At the conclusion of her orders, the dark maiden pointed toward the knight with one of her blades but stood stoically, her feet never moving a single step.
Ste’Narl had heard the words as clearly as the lagano did. Her commands did nothing to distract the warrior, however. With all the ferocity he could muster, the orc raised his axe high and dropped it just as quickly. The reptilian opponent did the only thing he could to parry the furious attack, pivoting his spear into his free hand and holding the weapon out perpendicularly to the falling, cleaving blade.
Even in the light breeze of the autumn afternoon, the scimitar refused to budge, as if nature had no pull on it. Benton chose not to focus on that sharpened steel, his vision instead passing farther behind Kradun to more of her henchmen.
The armored infantry looked like orcs at first, their complexion similar to that of Benton’s ally. He knew better when he saw their sharpened, broken, twisted teeth separating into a duet of irate war cries as the goblins barreled toward him.
The knight’s stride never faltered.
The orc’s eyes nearly fell from his face when the smaller weapon did not break, did not even bend against the sheer force of his massive axe. That shock translated easily into an evil grin that separated the lips of the lagano. In only a fraction of a second, the spear turned again, inward, toward Ste’Narl’s abdomen. His weapon too hefty to bring to bear so quickly across his unguarded front, he could only swat aside with one of his hands.

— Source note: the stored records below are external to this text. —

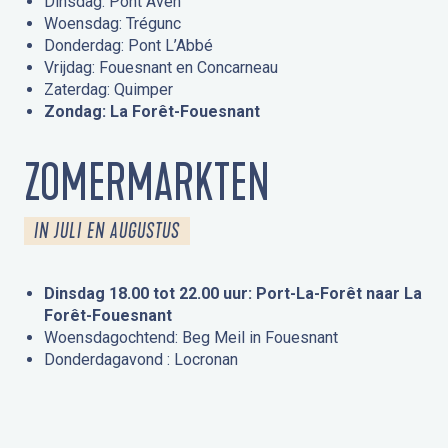
Dinsdag: Pont Aven
Woensdag: Trégunc
Donderdag: Pont L’Abbé
Vrijdag: Fouesnant en Concarneau
Zaterdag: Quimper
Zondag: La Forêt-Fouesnant
ZOMERMARKTEN
IN JULI EN AUGUSTUS
Dinsdag 18.00 tot 22.00 uur: Port-La-Forêt naar La
Forêt-Fouesnant
Woensdagochtend: Beg Meil in Fouesnant
Donderdagavond : Locronan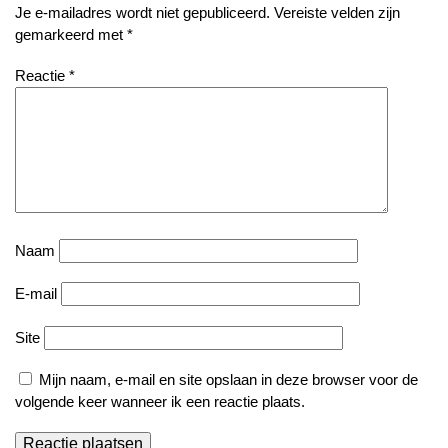
Je e-mailadres wordt niet gepubliceerd.
Vereiste velden zijn
gemarkeerd met
*
Reactie
*
Naam
E-mail
Site
Mijn naam, e-mail en site opslaan in deze browser voor de
volgende keer wanneer ik een reactie plaats.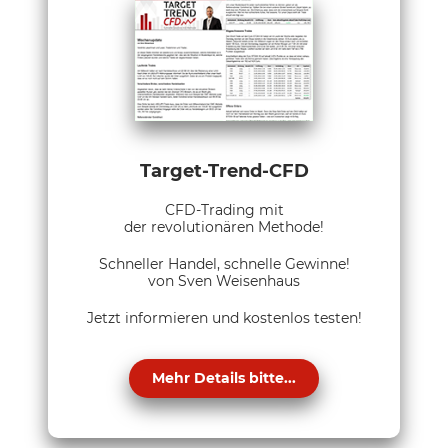
Target-Trend-CFD
CFD-Trading mit
der revolutionären Methode!
Schneller Handel, schnelle Gewinne!
von Sven Weisenhaus
Jetzt informieren und kostenlos testen!
Mehr Details bitte...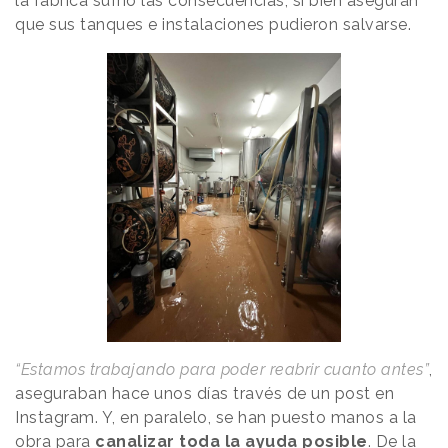
la fábrica sufrió las consecuencias, si bien aseguran
que sus tanques e instalaciones pudieron salvarse.
“Estamos trabajando para poder reabrir cuanto antes”
,
aseguraban hace unos días través de un post en
Instagram. Y, en paralelo, se han puesto manos a la
obra para
canalizar toda la ayuda posible
. De la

The move did little to sway the incoming lance. Ste’Narl felt the stinging bite of the serrated spear as it pushed within the soft flesh just above his pelvis. That cruel and agonizing pain grew tenfold as the jagged edges were removed, tearing at his already lacerated body. With no strength left in his body, the orc relinquished his hold on the golden axe, spilling it to the ground.
He joined it there several moments later, only able to watch as the lagano broke away from him, sprinting back toward his master and the incredibly outnumbered human.
If Benton knew he was facing dire odds, it didn’t show. He met the two goblins without slowing, enraged and infuriated. Like a man possessed, he thrust out with his sword with such forcefulness that the first of his opponents couldn’t defend itself. With a goblin skewered on the end of his sword, he relied only on his shield.
Momentum still on his side, he slammed into the remaining goblin so quickly that it fell from its feet, landing hard upon the ground.
The heavy steps of the reptilian lancer rapidly approached the human’s flank. The instantaneous thwip that cut through the air was more pronounced, especially as it entered the lagano’s scaly flesh.
Fe’Pavi, still grounded from her own throbbing anguish, strained to look through the tall grass behind her. What she saw stole her breath away.
For there, at the border of the woods, was Pomir, standing as if nothing had ever happened to him. The kobold pulled back again on the string of his bow, looking down his snout at the end of his sight. He let go again in an instant, watching as the arrow soared through the air and connected once again into the back of the lizard warrior.
A smile formed on Fe’Pavi’s face, the same confident grin that had just separated Benton’s lips. The knight kicked the impaled goblin off of his sword and swung the weapon across and down, driving it into the other infantry.
Only Kradun remained.
Despite the pain, Ste’Narl let a roar slip from his mouth. “In the name of Shazra,” he cried out.
Fe’Pavi joined in, letting her voice enter the chorus. “In the name of Shazra!”
The kobold smiled but didn’t allow the sudden swing of battle to leave him overconfident. The lagano was still standing, and Pomir was out of arrows. With the little energy that had returned to him, the warrior hound unsheathed his sword and bounded forth.
Benton turned to his human foe, his brow furrowed, his eyes focused. As he charged forward, Kradun crossed her scimitars before her, willing to meet the enemy head on. The white knight leapt into the air, bringing his sword over his head.